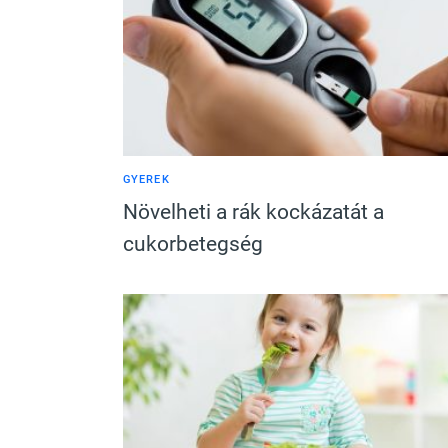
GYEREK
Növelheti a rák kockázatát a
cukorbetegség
+ + +
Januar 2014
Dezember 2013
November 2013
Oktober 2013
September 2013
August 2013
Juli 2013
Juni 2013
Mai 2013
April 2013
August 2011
+ + +
Your goal »
Everything in the material above from the line that has "Dezember 2013" through the line that has "August 2011" must be duplicated exactly, with no other lines given.

Answer space »
Dezember 2013
November 2013
Oktober 2013
September 2013
August 2013
Juli 2013
Juni 2013
Mai 2013
April 2013
August 2011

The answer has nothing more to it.